Segment Open

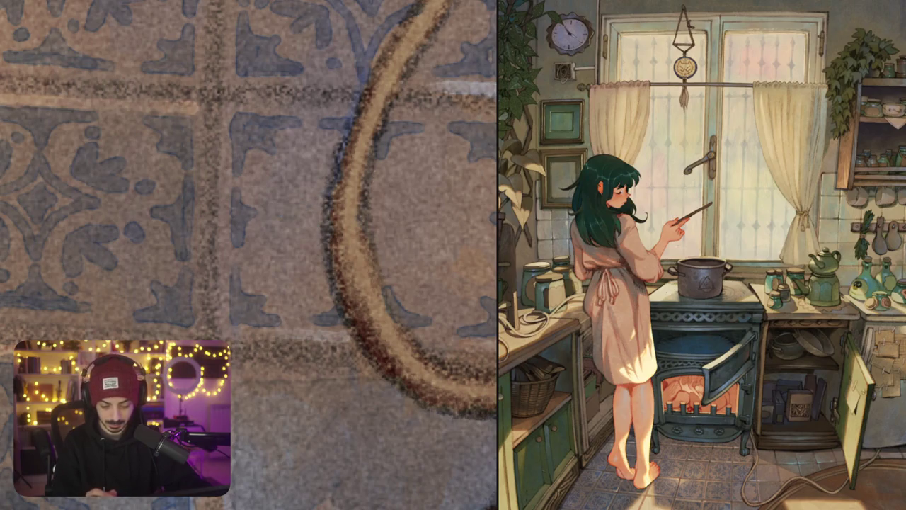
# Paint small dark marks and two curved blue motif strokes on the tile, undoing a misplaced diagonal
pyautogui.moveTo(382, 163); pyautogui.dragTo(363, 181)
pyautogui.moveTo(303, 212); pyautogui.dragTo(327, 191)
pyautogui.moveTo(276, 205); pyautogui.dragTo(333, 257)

Segment Closed

Reprint all the data above verbatim, excluding pictures.

# Paint small dark marks and two curved blue motif strokes on the tile, undoing a misplaced diagonal
pyautogui.moveTo(382, 163); pyautogui.dragTo(363, 181)
pyautogui.moveTo(303, 212); pyautogui.dragTo(327, 191)
pyautogui.moveTo(276, 205); pyautogui.dragTo(333, 257)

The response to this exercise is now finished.